# Don Sebesky - The Contemporary arranger



## Ashermusic (Feb 1, 2008)

rayinstirling @ Fri Feb 01 said:


> I have to report even at this early stage having the volume for only one full day that Don Sebesky – The Contemporary Arranger is a book everyone composing and arranging should have for reference. I am a poor chart reader but within the first few pages I’m already hearing and seeing how to improve my orchestration technique.
> The UK is not the best place to try and get a copy. I ordered at the end of November and just got it through Amazon. They now report having one copy in stock. This is the 1979 edition which does not include the CD. Fortunately someone in the forum made the tracks available to me in mp3 format (later edition - extra track on synthesizers) and my thanks goes to that friendly member. In fact in one way or another being involved in vi-control has helped me immensely in my quest for personal music satisfaction. I know I’m lucky in being able to please myself instead of being like others, striving to break into the marketplace. Never the less, I continually wish to do better and with this book expect to learn and move on.
> 
> Kind Regards
> ...



Indeed. I latched on to that book 30 years ago ago it was a huge help. It is obviously less "contemporary" now than then but still is relevant.

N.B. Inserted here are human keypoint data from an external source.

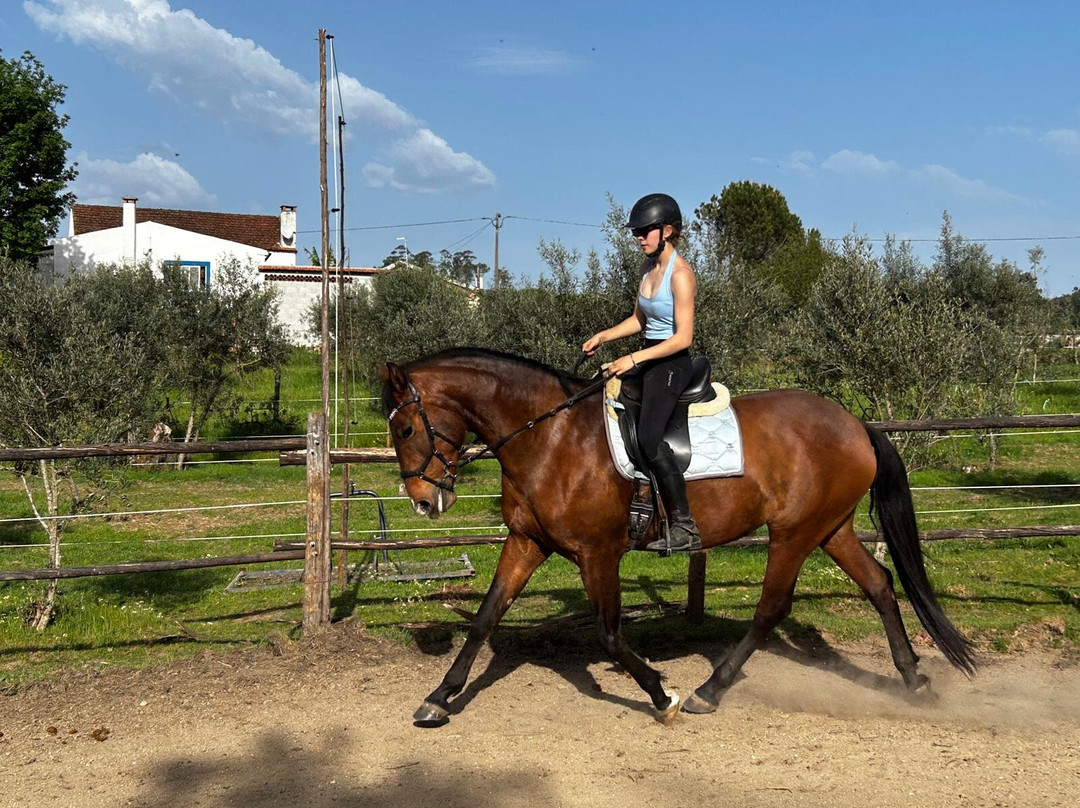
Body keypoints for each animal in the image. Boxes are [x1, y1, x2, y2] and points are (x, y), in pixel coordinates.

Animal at [378, 348, 976, 727]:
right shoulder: (527, 542)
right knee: (879, 584)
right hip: (831, 528)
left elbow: (610, 634)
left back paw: (707, 692)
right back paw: (912, 679)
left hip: (793, 533)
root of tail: (855, 424)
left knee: (772, 608)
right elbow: (485, 618)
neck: (550, 436)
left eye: (405, 428)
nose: (423, 502)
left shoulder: (599, 554)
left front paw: (661, 694)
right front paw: (439, 698)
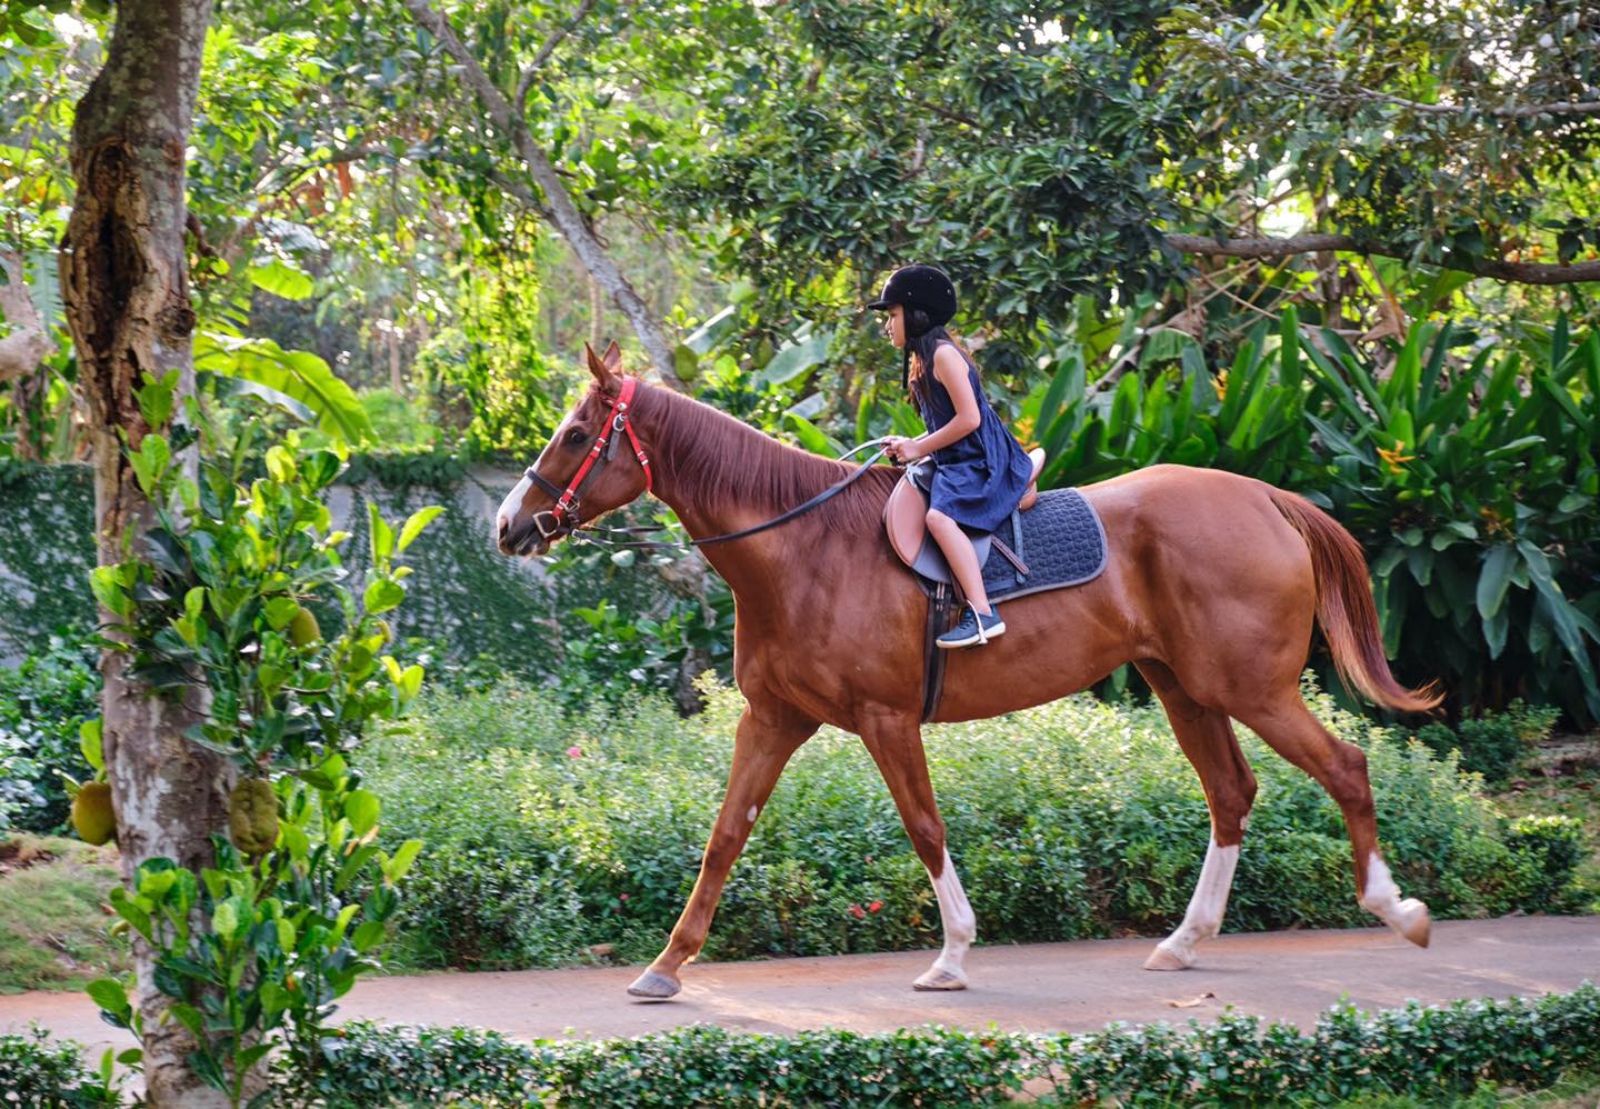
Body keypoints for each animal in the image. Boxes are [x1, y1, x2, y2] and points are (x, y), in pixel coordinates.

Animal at [496, 342, 1440, 998]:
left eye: (575, 434)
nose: (509, 524)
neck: (801, 547)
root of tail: (1266, 498)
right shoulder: (773, 717)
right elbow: (725, 836)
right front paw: (666, 964)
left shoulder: (884, 718)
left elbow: (925, 827)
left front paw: (951, 954)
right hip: (1187, 690)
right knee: (1232, 794)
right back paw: (1185, 940)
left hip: (1250, 689)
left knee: (1345, 766)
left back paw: (1398, 909)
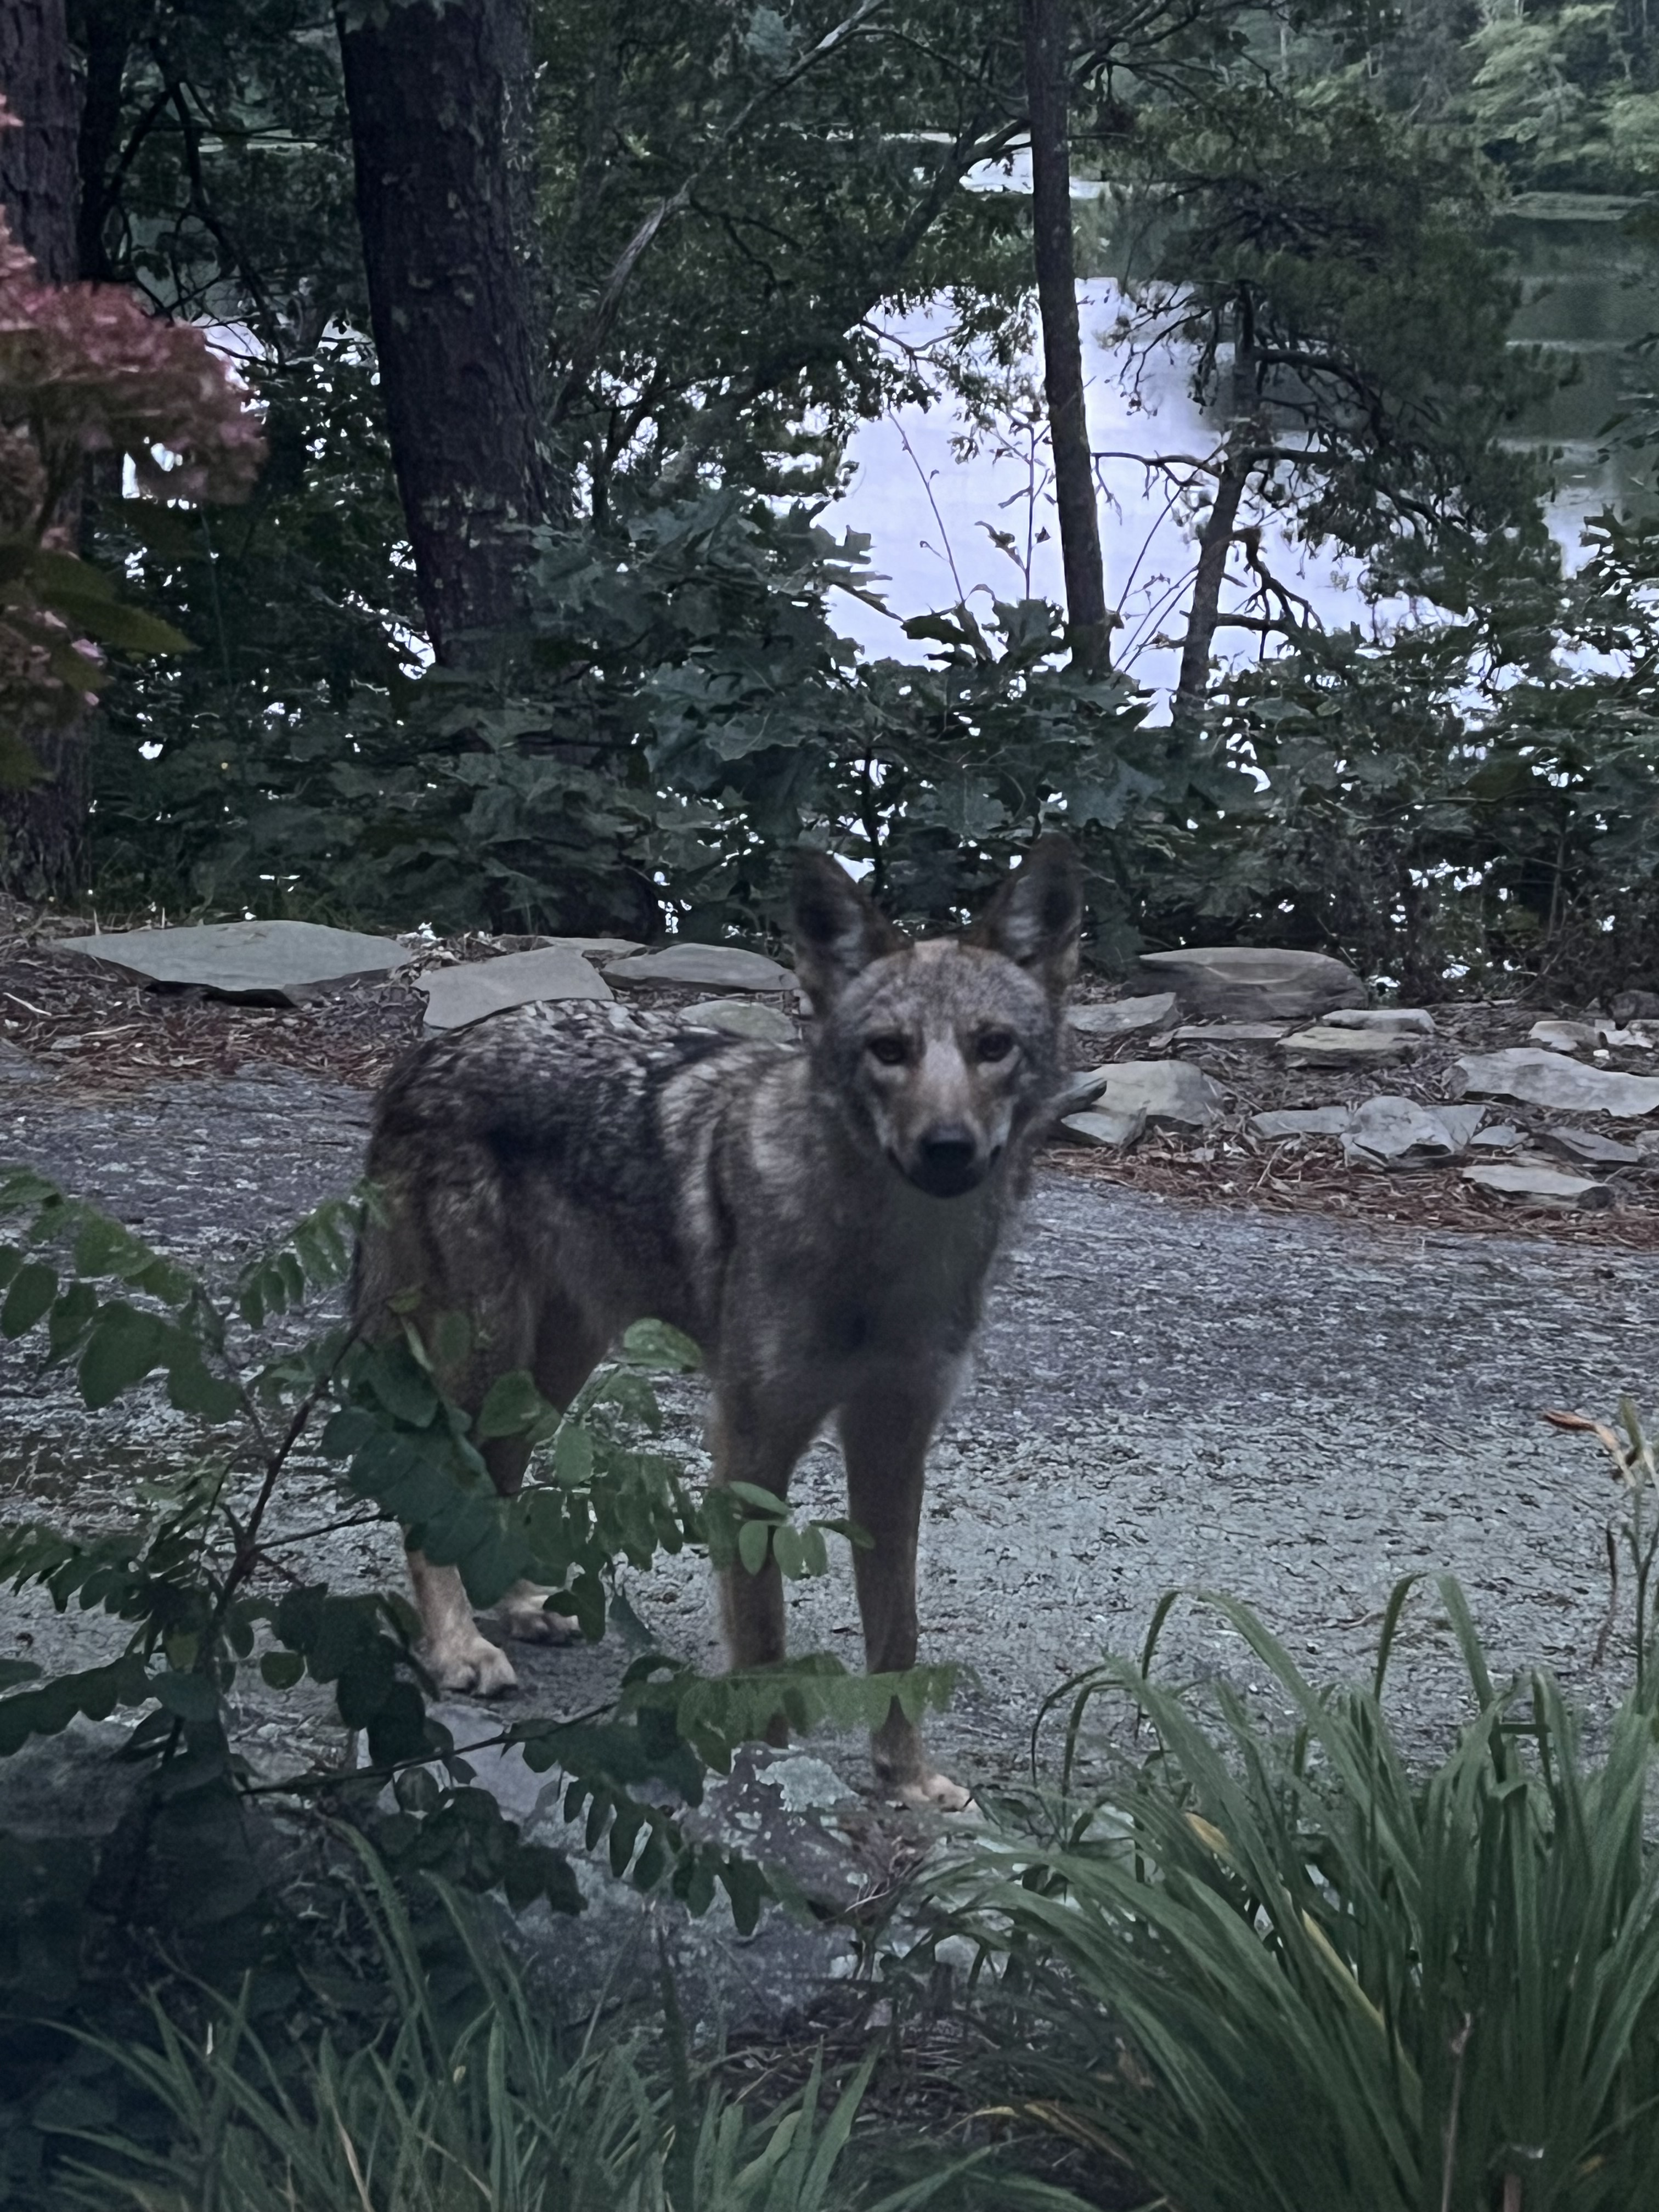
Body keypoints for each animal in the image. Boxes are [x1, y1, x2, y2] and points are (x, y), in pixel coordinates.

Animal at [353, 835, 1083, 1810]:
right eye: (889, 1051)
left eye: (991, 1047)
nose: (947, 1148)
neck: (888, 1261)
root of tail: (427, 1053)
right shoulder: (750, 1442)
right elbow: (764, 1640)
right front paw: (773, 1780)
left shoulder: (894, 1445)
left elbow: (897, 1637)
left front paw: (907, 1783)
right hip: (490, 1346)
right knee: (439, 1478)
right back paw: (458, 1644)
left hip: (553, 1364)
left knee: (494, 1474)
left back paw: (518, 1604)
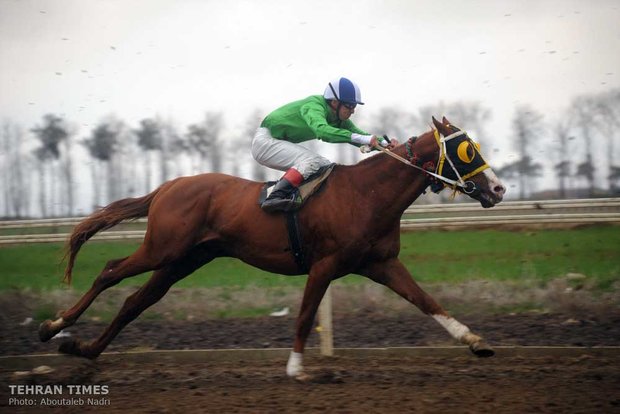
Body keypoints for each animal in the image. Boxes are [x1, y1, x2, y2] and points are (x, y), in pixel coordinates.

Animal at [37, 115, 504, 378]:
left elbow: (427, 301)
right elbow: (304, 316)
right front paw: (296, 369)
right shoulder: (325, 264)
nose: (498, 189)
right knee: (110, 271)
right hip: (163, 249)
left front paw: (475, 340)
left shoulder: (382, 263)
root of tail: (168, 186)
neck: (366, 194)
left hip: (184, 260)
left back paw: (83, 348)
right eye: (466, 150)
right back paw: (54, 326)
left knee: (136, 301)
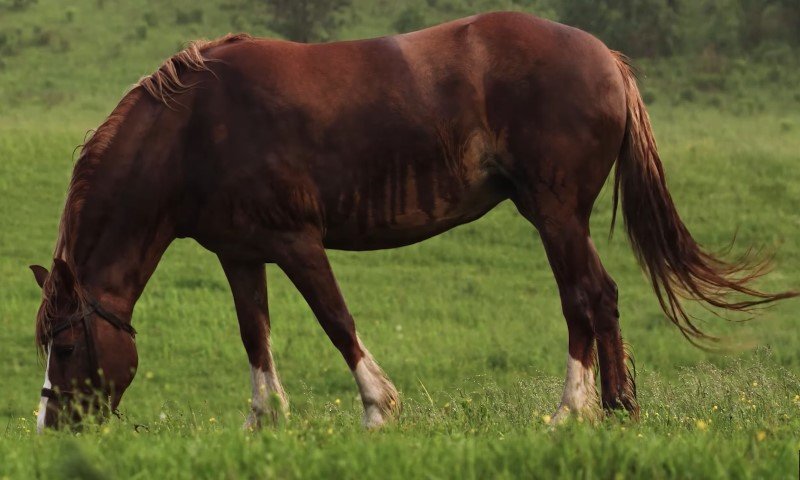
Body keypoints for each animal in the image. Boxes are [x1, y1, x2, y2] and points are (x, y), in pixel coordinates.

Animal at [31, 11, 797, 431]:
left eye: (63, 348)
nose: (51, 429)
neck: (195, 127)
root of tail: (605, 57)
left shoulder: (297, 242)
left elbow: (335, 320)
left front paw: (378, 408)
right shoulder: (240, 254)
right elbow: (256, 337)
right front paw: (266, 423)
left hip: (554, 213)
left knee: (584, 299)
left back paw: (571, 412)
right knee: (598, 299)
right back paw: (614, 410)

Sebesky is a great arranger, by all accounts a nice man, and he wrote a great book. Not a bad resume.


----------



## rayinstirling (Feb 1, 2008)

Well Jay,
what would be contemporary now.
arranging loops of someone elses recordings for semi-naked gals on video
yeah!


----------



## Ashermusic (Feb 1, 2008)

rayinstirling @ Fri Feb 01 said:


> Well Jay,
> what would be contemporary now.
> arranging loops of someone elses recordings for semi-naked gals on video
> yeah!



You say that like it's a bad thing


----------



## Craig Sharmat (Feb 1, 2008)

LOL

Another book to look at is Sammy Nestico's The Complete Arranger.


----------



## bryla (Feb 1, 2008)

How many books do one have to own about arranging and orchestration? I think they all look great and read lots of great reviews!.... damnit where is my credit card


----------



## rayinstirling (Feb 1, 2008)

Craig Sharmat @ Fri Feb 01 said:


> LOL
> 
> Another book to look at is Sammy Nestico's The Complete Arranger.



Thanks for the info Craig

I found one in stock in the UK (with CD)

Ordered

Ray


----------



## rayinstirling (Feb 1, 2008)

Ashermusic @ Fri Feb 01 said:


> rayinstirling @ Fri Feb 01 said:
> 
> 
> > Well Jay,
> ...



Well flicking through the TV channels, one does have to stop and see what's new :mrgreen:


----------



## Craig Sharmat (Feb 1, 2008)

Be aware that while the Nestico book carries basics in orchestration, it has a very heavy jazz lean. the strength in the book is the amount of scores. Score analysis is really where one gets the most out of this treatment IMO. If you are not interested in Jazz and big band I would pass. If you are it is a fantastic resource.


----------



## rayinstirling (Feb 2, 2008)

Craig,

I am aware of the jazz connection and I'm very interested in the genre.
Although I don't expect to be a composer of great jazz pieces, I do expect to learn more about the relationship between brass, wind and rhythm section. As with Don Sebesky's book, the detailed look at these relationships... why and what works or doesn't is invaluable. Also timeless! It is a steep learning curve for me where my level of sight reading music over many years has be simply guitar chords. By ear, I can tell pretty much where a tune is going and follow but... the use of bar chords on guitar allows the use of thinking in shapes rather than why the particular chord works. Playing a solo phrase in a particular key, change key... no problem same fingering different fret.
I'm sure many reading this will know what I mean. So no time to ponder the expense of buying these books. Must get stuck in to them and learn!

Regards

Ray


----------



## Craig Sharmat (Feb 2, 2008)

One handy piece of info is all scores are notated as concert pitch so you do not have to transpose for analysis.


----------